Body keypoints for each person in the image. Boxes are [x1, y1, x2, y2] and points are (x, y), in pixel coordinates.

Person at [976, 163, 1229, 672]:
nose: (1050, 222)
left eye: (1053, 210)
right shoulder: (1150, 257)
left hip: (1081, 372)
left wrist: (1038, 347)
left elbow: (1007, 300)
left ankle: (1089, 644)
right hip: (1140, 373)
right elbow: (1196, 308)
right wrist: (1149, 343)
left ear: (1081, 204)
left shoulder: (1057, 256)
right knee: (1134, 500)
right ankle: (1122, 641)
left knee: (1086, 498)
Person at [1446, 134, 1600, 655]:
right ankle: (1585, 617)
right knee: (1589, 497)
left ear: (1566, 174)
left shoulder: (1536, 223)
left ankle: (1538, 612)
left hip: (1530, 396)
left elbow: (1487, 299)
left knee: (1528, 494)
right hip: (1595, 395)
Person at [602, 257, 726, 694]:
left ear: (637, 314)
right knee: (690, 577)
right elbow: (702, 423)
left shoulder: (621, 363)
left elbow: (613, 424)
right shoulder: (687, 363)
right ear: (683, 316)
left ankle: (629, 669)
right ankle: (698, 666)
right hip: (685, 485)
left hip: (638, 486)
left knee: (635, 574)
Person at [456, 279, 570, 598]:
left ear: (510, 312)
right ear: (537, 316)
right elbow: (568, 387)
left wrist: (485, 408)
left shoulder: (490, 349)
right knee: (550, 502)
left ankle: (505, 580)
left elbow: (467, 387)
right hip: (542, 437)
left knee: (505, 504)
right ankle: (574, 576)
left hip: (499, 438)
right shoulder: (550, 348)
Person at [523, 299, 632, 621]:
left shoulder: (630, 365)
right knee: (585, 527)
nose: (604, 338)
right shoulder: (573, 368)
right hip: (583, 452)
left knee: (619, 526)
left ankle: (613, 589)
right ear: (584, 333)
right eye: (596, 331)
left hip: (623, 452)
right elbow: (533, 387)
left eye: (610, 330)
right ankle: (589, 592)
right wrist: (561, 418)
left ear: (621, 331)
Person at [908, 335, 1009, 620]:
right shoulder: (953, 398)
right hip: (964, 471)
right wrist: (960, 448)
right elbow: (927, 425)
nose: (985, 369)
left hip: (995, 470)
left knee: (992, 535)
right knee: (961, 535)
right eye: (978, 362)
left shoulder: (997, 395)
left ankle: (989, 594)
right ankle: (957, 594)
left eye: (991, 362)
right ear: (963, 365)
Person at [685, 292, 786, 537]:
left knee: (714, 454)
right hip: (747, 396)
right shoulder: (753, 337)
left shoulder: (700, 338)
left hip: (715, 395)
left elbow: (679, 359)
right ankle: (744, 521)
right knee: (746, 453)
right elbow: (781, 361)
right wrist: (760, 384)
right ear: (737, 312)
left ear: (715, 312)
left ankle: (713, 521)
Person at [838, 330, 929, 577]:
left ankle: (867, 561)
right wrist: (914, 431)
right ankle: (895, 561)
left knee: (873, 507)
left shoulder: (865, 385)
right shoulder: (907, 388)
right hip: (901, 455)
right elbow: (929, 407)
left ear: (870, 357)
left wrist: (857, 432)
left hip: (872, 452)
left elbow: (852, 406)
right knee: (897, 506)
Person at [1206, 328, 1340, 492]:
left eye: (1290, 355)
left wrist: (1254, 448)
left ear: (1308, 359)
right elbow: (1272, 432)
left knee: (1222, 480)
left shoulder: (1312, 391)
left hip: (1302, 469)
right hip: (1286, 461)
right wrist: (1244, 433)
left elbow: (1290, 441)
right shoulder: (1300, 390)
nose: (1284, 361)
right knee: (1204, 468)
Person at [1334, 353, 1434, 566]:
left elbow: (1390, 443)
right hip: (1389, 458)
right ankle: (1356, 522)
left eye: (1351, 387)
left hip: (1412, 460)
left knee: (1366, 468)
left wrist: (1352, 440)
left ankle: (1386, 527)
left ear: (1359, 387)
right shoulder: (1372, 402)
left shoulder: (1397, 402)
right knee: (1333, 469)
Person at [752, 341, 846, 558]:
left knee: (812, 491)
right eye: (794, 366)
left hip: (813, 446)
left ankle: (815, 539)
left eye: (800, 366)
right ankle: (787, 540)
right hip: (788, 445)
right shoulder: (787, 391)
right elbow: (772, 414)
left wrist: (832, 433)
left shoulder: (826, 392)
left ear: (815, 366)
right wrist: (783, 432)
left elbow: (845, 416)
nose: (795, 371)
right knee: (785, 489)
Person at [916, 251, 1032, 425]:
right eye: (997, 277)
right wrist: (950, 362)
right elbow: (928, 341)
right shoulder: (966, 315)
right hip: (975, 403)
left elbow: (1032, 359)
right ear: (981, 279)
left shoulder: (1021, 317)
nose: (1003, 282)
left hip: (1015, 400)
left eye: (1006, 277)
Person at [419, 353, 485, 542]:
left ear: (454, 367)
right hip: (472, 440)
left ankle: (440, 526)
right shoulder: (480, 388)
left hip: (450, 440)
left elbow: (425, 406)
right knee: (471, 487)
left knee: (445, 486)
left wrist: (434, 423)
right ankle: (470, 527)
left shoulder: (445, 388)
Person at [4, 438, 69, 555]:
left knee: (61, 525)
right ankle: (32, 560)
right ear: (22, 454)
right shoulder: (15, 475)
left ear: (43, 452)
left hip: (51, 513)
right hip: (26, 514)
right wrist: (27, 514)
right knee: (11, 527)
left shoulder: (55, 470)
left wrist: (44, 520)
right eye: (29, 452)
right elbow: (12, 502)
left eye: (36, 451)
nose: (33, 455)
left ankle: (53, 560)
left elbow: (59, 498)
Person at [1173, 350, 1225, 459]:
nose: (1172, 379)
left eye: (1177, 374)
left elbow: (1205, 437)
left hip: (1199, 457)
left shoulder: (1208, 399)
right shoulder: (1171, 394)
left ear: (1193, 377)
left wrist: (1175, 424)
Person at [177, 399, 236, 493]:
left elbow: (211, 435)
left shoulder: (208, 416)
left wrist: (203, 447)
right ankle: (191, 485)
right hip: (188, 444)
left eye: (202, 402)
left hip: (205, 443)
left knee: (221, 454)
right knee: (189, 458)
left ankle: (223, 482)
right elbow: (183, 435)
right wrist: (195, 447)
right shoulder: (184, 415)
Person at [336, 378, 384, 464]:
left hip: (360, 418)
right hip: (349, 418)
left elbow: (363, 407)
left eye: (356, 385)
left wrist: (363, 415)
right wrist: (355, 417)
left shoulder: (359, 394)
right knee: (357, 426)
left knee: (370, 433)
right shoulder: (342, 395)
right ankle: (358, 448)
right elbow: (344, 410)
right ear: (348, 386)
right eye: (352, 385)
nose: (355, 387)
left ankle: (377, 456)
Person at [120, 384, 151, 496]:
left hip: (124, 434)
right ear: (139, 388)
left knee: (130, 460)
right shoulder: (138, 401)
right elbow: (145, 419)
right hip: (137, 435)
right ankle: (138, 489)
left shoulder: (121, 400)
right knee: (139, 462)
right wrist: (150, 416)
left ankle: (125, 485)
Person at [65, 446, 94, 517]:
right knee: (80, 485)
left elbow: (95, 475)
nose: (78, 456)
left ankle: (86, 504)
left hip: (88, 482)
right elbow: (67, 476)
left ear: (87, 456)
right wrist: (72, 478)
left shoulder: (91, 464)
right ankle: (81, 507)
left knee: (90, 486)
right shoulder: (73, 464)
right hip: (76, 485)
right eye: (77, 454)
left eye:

────────────────

** Task objective **
Count how many lines of the records hold the string "nose"; the answer is that number alone.

** Task output **
10